I would try inviting girls she likes over for a "play date". Also the activities she does out of school are they school related or independent? I would suggest trying to find independent ones, my best friends were frequently from Guides (where no one from my school went). My daughter's best friends are from the stables and the choir she belongs to.

It can be much easier to make real friends outside the competition of school.

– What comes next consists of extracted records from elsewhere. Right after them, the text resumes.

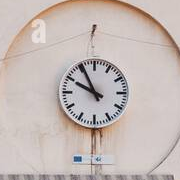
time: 9:55
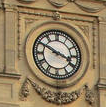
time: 3:50
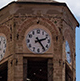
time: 2:24
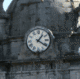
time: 1:20
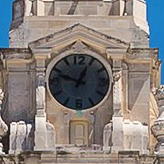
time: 12:48
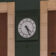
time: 4:26
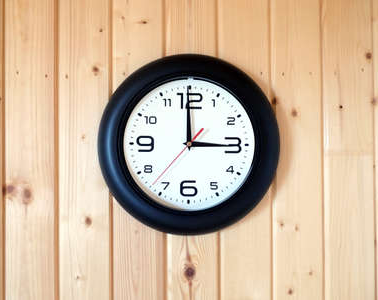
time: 2:59
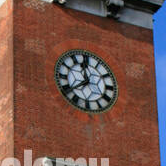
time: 11:38
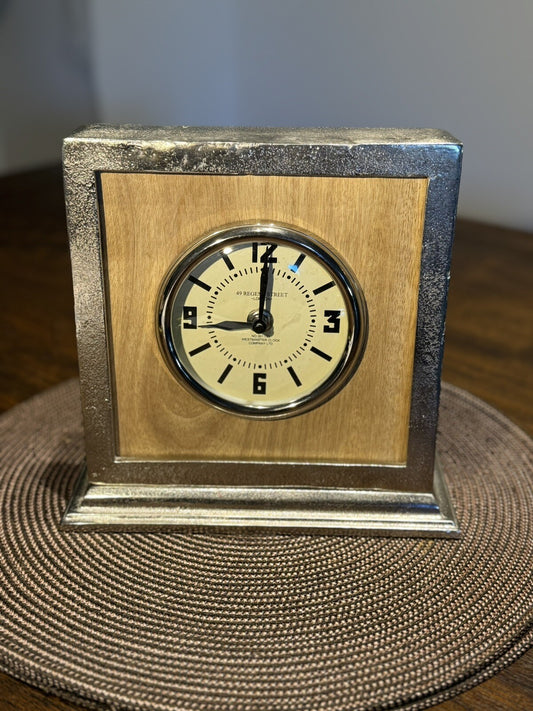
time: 9:00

HoopyFroodDude · 04/07/2010 07:34

Do you get a magazine called Aquilla ? It is for able kids. It has a page of penfriends in it. In the summer they do a camp and you can meet up with the kids you write to. It has really helped one of my dds to feel she has lots of friends I would recommend that.

seeker · 04/07/2010 07:56

Why do you think her being good at everything is an issue? I ask because I have a very able ds who has no problems at all socially and a bright side of average dd who struggles a bit socially. SHe would love a "best friend" but has never really had one. To be honest, I don't think most children do - I can only think of a couple of children in my childrens' circles who have had steady best friends for a very long time (more than a term or two!).

As another mumsnetter's very wise dd said "She will find her tribe"!

Bonsoir · 04/07/2010 08:02

My DSS2, who is one of those children who really is good at everything, doesn't have a best friend at school even though he is exceptionally popular. There just isn't one person on his wavelength to hang out with and share everything with.

So I really empathise with this. I do think that moving schools can help, but obviously, as you have already taken this wise step, that option might not be open to you again.

maggotts · 05/07/2010 16:31

seeker - I don't know that it is an issue but just wondered if it might be. May be completely unrelated. DD1 is much more on the normal bright spectrum but has had a very happy social life from day one and friends coming out of her ears including a bestest best friend since Year 4 (now going into Year 10).